The plot for anyone not yet aware concerns Danny, an Asian man who has been trained to be a human dog by a heartless crime lord who uses him to discipline those who are late paying back loans. Utterly obedient, unable to do more than obey simple commands and highly skilled in the martial arts Danny is a virtual machine, killing anyone he’s told to once his master removes a special collar. Pay up on time and the collar stays on, fail to pay and the collar comes off.

When not being used as a human battering ram Danny lives an abject life. Kept in a cage with a few meager possessions, fed scraps and kept in rags he knows nothing else except for brief, sometimes violent glimmers from his childhood. When Danny finds himself unexpectedly free and in the care of a blind piano teacher and his daughter he awakens into personhood only to find himself and his new family pursued by his old master.
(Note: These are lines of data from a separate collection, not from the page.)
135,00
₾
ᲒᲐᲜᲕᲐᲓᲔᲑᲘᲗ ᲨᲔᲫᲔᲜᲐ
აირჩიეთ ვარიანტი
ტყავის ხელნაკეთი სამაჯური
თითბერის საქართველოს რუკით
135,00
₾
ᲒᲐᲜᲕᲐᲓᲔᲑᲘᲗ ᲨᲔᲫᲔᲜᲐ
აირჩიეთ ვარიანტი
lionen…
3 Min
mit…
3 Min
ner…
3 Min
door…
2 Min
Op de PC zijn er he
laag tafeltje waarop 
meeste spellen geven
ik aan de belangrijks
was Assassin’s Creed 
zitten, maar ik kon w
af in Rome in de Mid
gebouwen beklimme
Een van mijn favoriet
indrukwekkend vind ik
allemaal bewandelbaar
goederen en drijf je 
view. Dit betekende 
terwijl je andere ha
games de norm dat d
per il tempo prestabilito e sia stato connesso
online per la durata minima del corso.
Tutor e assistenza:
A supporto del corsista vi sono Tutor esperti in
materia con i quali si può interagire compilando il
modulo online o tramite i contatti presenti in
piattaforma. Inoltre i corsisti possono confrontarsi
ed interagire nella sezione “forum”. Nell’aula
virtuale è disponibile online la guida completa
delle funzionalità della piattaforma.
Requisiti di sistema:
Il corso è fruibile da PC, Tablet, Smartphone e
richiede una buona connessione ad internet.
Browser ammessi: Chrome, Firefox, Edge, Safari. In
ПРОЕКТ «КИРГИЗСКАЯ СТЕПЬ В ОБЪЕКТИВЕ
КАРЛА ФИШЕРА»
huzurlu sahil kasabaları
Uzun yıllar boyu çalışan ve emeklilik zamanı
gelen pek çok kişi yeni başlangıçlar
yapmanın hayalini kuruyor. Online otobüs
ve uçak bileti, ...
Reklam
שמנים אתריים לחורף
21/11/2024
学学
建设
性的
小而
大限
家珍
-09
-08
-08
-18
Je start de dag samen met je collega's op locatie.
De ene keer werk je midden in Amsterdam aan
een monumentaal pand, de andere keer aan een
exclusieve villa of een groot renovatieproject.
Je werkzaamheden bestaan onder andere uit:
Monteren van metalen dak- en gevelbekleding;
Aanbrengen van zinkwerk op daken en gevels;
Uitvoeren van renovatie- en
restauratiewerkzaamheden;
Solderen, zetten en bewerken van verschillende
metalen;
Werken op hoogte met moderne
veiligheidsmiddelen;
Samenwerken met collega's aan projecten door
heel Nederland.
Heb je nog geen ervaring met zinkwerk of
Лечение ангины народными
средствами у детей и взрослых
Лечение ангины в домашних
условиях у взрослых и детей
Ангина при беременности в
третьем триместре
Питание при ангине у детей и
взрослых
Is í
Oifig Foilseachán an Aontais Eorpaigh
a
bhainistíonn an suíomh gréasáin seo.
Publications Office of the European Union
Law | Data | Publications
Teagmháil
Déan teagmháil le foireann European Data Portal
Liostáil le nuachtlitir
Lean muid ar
Unleashed’s broad stylistic brush, well developed characters and unlikely but thrilling action reminded me a lot of Besson’s Leon with its simple setup involving types of characters. Instead of the killer with a heart of gold and the father-daughter dynamic Unleashed offers a wise blind guide, a cold hearted crimeboss with idiot underlings and an innocent manchild. There are also a host of others who are more or less there to provide a reason for Danny to fight but that and an exceedingly simple plot merely provide the springboard for director Louis Leterrier to make pure movie magic.

The fights are stunning. Danny is every bit as ferocious as the plot would suggest and the camera brings that terrifying rage to life with dynamic motion. We never feel robbed of the energy but we get far more than simple static shots. Instead we’re in the middle of the mayhem, feeling fear and fury in equal measure. By the time Danny is collared again we’re grateful to have some breathing room.

And just as tight as the film’s visual virtuosity is its script. The audience I was with laughed constantly. Danny’s inexperience with the outside world, the bombastic quality of Bob Hoskins' constant upbraiding of his thugs - “Did I ask you for a validation?” he says at one point - and the dry observation of an elderly office worker who says of Morgan Freemans’ predecessor, “Last fellow we had was so drunk he wound up tuning the plumbing - terrible mess.” Such moments are played for laughs but they are woven around and emerging from characters that are worthy of laughing at, or with, thanks to the stellar cast.

Certainly an action film has rarely ever had a cast this distinguished. Besides Li’s nuanced portrayal, Morgan Freeman forces humanity out of what could easily have been a charicature. And Bob Hoskins is simply the most powerful screen villain of the last couple of years. He rages, foams, lusts, threatens, and kills, even lies and cries at the world around him becoming utterly alive in a way that few screen villains ever are even for a moment in their movies. It is simply one of Hoskins best performances even if he is chewing the scenery.

Of course Unleashed builds to a key moment. As Danny does unlikely things like taste ice cream for the first time, learn how to read and emerge more or less whole from what must have been a soul scarring existence we are aware that his one real weakness is his fear of the master. What is scarier, discovering himself and the outside world in all its good and bad or being collared again and forced to admit that he is and always will be a dog in need of a master? Don’t go to see Unleashed expecting to have your hand held but don’t be afraid to be led either. Leterrier and cast know exactly when they want you to laugh, to think, or feel a little twinge of sweetness. But they also know how to knock the breath out of you and make you cover your eyes. Unleashed offers a beautifully controlled look at an out of control situation.